La parabola del welfare.
Le lotte degli anni ’60 e ’70 avevano dato un carattere sociale e universalista alla Sanità. Questa ondata di protagonismo operaio ha lambito marginalmente il settore del pubblico impiego che nè ha beneficiato pur senza produrre vere lotte. Con il venir meno di questa spinta il lavoro pubblico si è trovato chiuso nel perimetro artificiale del welfare che attenua il conflitto sociale e nasconde la figura del datore di lavoro. Cosi al posto della lotta, in opposizione alla controparte, il sindacato di regime produce richieste astratte e aclassiste di riconoscimento del ruolo di fornitori di servizi: educativi, assistenziali ecc.
Richieste, proprio perché generiche inevitabilmente, subordinate agli interessi delle altre classi.

Lo Stato ti assiste dalla culla alla bara è stato il paradigma di un’era. Quest’era si è chiusa!
Rimane però l’illusione di uno stato dispensatore di diritti. Illusione che nasconde un padrone reale sia pur di non facile identificazione. Questo c’è e condiziona la nostra vita. Lo stato padrone con le sue istituzioni incombe sul lavoro salariato ed è la somma dell’oppressione capitalistica sui lavoratori sia pubblici che privati.

Illusioni e realtà. Rimane in larghi strati degli operatori pubblici l’illusione di essere altra cosa dagli altri salariati ma cresce inesorabilmente lo sfruttamento, l’intensità dei ritmi e le condizioni di lavoro peggiorano. La stessa sicurezza del posto di lavoro pubblico che doveva durare tutta una vita è stata cancellata.
Nella graduatoria del peggioramento della propria condizione al primo posto figurano i lavoratori della P.A.

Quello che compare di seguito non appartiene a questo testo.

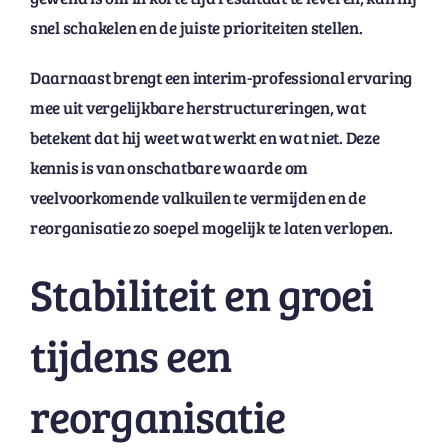
snel schakelen en de juiste prioriteiten stellen.
Daarnaast brengt een interim-professional ervaring
mee uit vergelijkbare herstructureringen, wat
betekent dat hij weet wat werkt en wat niet. Deze
kennis is van onschatbare waarde om
veelvoorkomende valkuilen te vermijden en de
reorganisatie zo soepel mogelijk te laten verlopen.
Stabiliteit en groei
tijdens een
reorganisatie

Intanto il lavoro standardizzato, temporizzato proprio della produzione industriale, applicato alla sanità, è la negazione di ogni principio assistenziale e pervade, tutta la sanità sia pubblica che privata.
La distinzione qui è solo giuridica perché obbiettivi prassi e finalità sono i medesimi.
Ogni distinzione del lavoro pubblico da quello privato è artificiosa e serve a tenere divisi i lavoratori della sanità. E’ su questa divisione artificiale che prolificano le centinaia di soluzioni contrattuali che imprigionano e dividono. L’unificazione di tutto il personale sanitario: sia pubblico che privato deve essere il presupposto della nostra azione sindacale.
Dobbiamo rivendicare un contratto unico per tutta l’area socio-sanitaria. E’ questa la polarità a cui tendere e a cui legare fermenti e proteste che altrimenti saranno facilmente soffocati.
Dobbiamo rivendicare la riduzione dell’orario di lavoro in termini di giornate lavorative, di permessi e di pause necessarie per il ristoro delle vie respiratorio. Non si può lavorare per lungo tempo con i DPI.
Dobbiamo rivendicare aumenti salariali significativi a fronte di contratti che ad ogni firma segnano un arretramento economico. Di certo siamo sotto padrone non importa se pubblico o privato, costituito in Cooperativa, Onlus, Srl o Consorzio. Di certo non abbiamo bisogno di divisioni.
Siamo una classe da sfruttare per loro. Siamo una classe da unificare per noi.